5) Sweeping the floor is usually forbidden on the first day, as it will sweep away the good fortune and luck for the new year.

Instead, you should VACUUM the floor during the first day as it will COLLECT the good fortune and good fortune will be literally STORED in the VACUUM BAG. When you need good fortune, OPEN THE VACUUM BAG and the good fortune will COME OUT.


Then, eat the good fortune.

6) "Avoid clothes in black and white, as black is a symbol of bad luck, and white is a traditional funeral colour."

Learnt in primary 6, black surfaces is a good absorber of heat. When you wear black, there will be enough heat in the cloth to actually burn it and does, all your family members will die. Including you. Also, don not wear white. White surfaces are good reflectors of heat. When you reflect heat to your friends, your friends will catch fire, instantly killing them. Certainly.

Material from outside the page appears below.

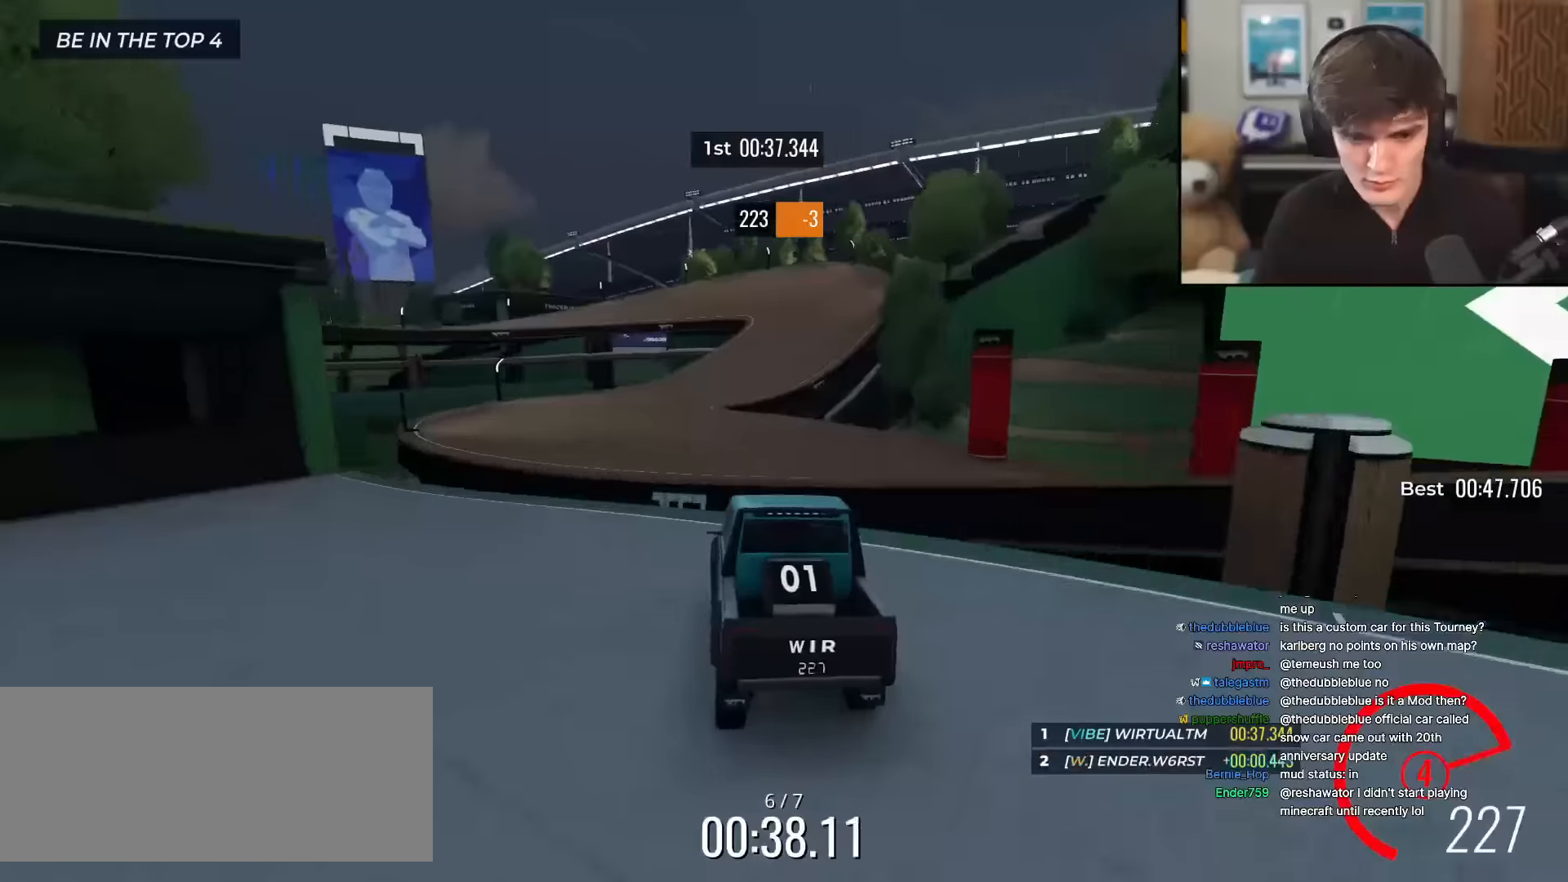
{"keys": ["up"], "events": [[401, "right", "down"], [434, "right", "up"]]}
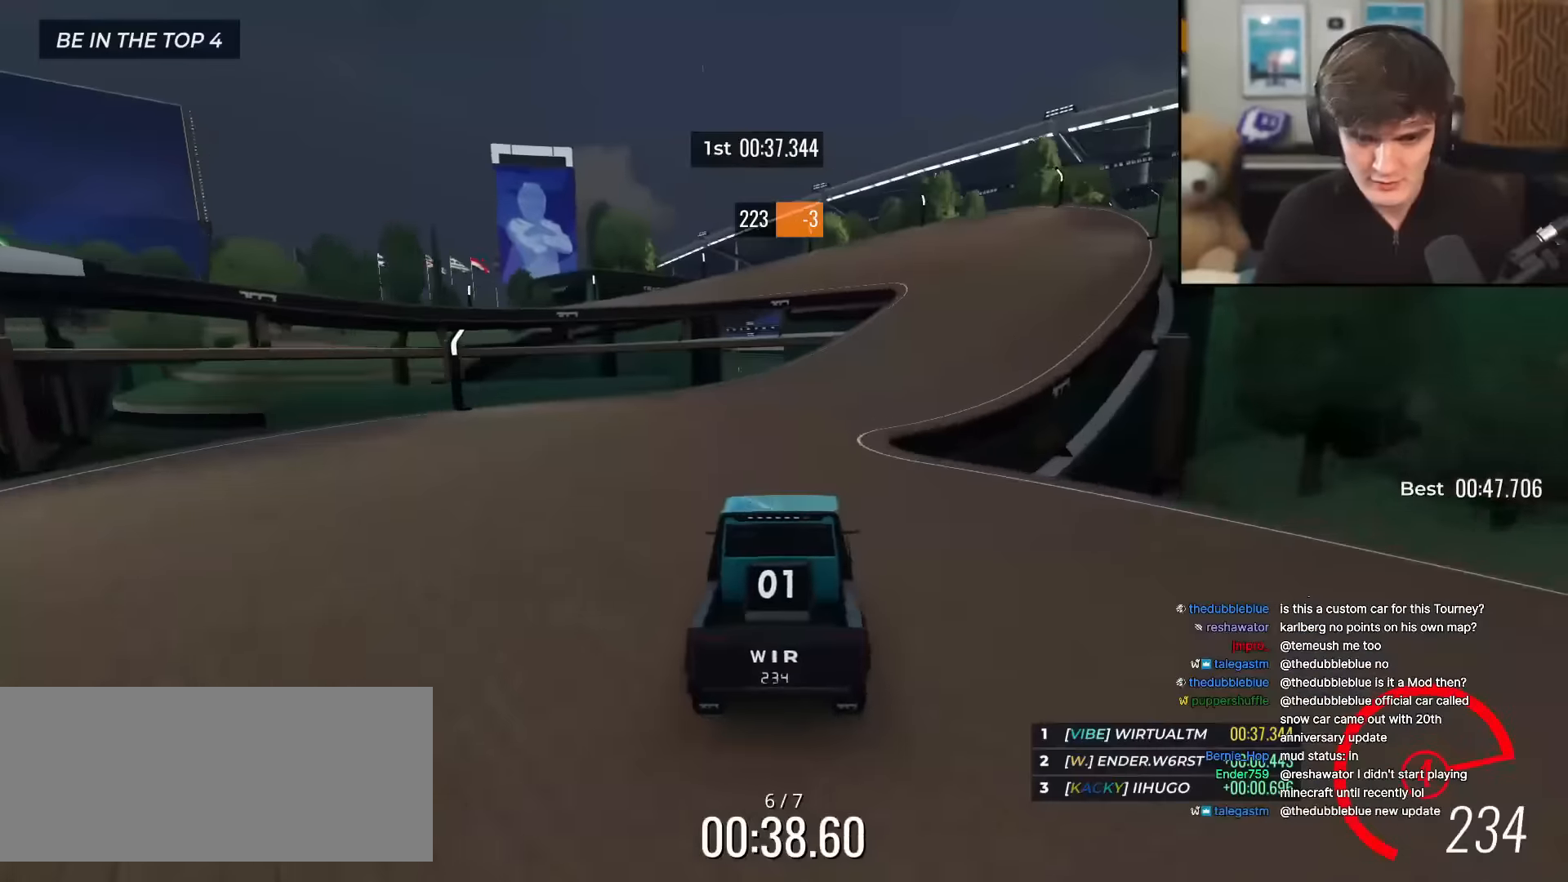
{"keys": ["left", "up"], "events": [[33, "right", "down"], [83, "right", "up"], [167, "right", "down"], [367, "right", "up"], [450, "left", "down"]]}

7) Give oranges to your relatives.

Oranges looks like balls. Balls look like...you-know-what, it is the "thing" in between a man's legs. By giving oranges to your relatives, you are assuring them that they have balls and they can reproduce WITH THE HELP OF A FEMALE. As in the case for females, just give them a banana.


___________________

Alright, that is all for this year. Tune in next year for more!

Happy Chinese New Year everyone.
___________________

The Chinese New Year practices here are taken from wikipedia.org. Everything after the first sentence of every point is mine.